Son caractère éphémère et transitoire est saisi dans la "mélancolie poignante ressentie en contemplant la beauté des fleurs de cerisier [...]" (p. 111). Dans le Zen, on pense que chaque réalité naturelle peut devenir Bouddha, l'éveil est, in nuce, dans tout. Un peintre authentique est celui qui, dans son œuvre, fait ressortir le souffle de vie qui habite les entités. Ainsi, l'être humain est un être-dans, un moment dans la relation naturelle. Pasqualotto fait valoir que "L'idée d'une interconnexion universelle [...] est présente sous forme poétique dans les Avatamsaka sūtra, un texte fondamental du bouddhisme Mahāyāna " (pp. 139-140). Tout phénomène, en plus d'être lui-même, est le reflet de tous les autres. Aucune réalité n'est : " une entité autonome, isolée, indépendante [...] Cela [...] signifie que toute réalité existe dans la mesure où elle est constituée d'autres réalités " (p. 143). La fleur qui s'épanouit n'est que le moment d'un processus qui comporte en lui les étapes précédentes et futures. Tout " est le résultat de l'entrecroisement des fils qui le constituent " (p. 147).

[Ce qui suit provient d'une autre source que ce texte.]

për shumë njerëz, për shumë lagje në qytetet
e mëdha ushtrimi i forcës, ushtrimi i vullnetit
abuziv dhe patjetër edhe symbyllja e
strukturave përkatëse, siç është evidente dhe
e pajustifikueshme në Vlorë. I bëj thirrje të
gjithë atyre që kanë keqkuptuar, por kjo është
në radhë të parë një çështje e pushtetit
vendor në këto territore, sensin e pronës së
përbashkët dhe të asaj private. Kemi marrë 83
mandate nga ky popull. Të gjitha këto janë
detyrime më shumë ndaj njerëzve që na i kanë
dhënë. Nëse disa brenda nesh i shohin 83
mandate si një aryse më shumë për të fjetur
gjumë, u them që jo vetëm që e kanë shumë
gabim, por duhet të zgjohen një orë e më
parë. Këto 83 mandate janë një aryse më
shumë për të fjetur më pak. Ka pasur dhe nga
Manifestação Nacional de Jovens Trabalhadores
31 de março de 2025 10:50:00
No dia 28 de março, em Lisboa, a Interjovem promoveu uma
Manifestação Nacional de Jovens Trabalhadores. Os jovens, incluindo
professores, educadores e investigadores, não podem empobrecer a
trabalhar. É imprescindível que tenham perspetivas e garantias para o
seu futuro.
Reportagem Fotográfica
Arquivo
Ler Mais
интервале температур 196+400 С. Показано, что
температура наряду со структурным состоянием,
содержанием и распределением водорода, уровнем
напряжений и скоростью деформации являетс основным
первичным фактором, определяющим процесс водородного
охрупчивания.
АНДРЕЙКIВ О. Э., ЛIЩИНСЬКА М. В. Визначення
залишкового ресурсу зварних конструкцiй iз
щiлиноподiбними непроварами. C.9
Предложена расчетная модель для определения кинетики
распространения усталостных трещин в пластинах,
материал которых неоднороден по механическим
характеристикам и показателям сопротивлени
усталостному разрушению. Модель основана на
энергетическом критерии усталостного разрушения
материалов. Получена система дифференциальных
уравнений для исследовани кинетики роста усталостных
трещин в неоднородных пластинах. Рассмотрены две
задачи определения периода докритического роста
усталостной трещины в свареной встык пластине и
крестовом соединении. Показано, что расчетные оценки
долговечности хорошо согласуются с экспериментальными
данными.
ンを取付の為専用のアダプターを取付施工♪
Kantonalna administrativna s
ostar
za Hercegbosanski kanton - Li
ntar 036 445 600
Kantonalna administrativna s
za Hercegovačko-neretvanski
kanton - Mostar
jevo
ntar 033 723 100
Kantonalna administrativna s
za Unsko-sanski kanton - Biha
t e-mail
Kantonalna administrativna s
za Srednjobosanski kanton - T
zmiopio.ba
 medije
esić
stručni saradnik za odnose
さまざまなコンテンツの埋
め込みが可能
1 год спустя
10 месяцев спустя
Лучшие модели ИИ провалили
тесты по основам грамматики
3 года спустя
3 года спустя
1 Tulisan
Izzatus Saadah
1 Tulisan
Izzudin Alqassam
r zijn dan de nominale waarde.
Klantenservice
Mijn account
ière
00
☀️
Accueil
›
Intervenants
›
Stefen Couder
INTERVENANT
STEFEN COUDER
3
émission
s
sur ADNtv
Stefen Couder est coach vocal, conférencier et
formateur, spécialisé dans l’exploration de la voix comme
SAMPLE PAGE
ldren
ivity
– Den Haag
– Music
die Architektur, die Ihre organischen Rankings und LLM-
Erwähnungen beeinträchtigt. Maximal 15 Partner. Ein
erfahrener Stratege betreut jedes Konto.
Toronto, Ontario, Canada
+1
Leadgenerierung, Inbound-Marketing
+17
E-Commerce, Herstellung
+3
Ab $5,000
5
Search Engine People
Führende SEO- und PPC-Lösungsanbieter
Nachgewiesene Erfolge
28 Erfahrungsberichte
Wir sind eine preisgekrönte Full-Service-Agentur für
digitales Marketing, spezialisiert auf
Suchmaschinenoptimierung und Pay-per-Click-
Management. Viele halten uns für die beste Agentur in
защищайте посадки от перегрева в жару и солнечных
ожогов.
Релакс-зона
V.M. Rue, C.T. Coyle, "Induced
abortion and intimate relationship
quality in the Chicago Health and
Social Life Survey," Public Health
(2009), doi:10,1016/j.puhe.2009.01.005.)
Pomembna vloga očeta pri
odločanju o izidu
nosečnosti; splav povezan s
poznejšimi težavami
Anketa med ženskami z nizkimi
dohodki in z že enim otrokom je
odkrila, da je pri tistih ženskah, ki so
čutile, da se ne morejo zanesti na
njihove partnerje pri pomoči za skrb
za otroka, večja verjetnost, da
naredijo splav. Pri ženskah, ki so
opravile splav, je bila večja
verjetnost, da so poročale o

Cette conception, à l'époque contemporaine, a été reprise par le moine vietnamien Thìch Nhat Hanh (photo). Si tous les êtres sont interconnectés et, au-delà, souffrent, il est nécessaire de pratiquer la bienveillance et la compassion. Ainsi, "l'écosophie doit être envisagée dans un horizon qui dépasse celui de l'écologie [...] elle exige une sagesse qui dépasse les connaissances scientifiques" (p. 173). La rencontre avec la Sophia orientale peut peut-être, au-delà de tout relativisme, nous permettre de retrouver le savoir oublié de l'Europe ancienne.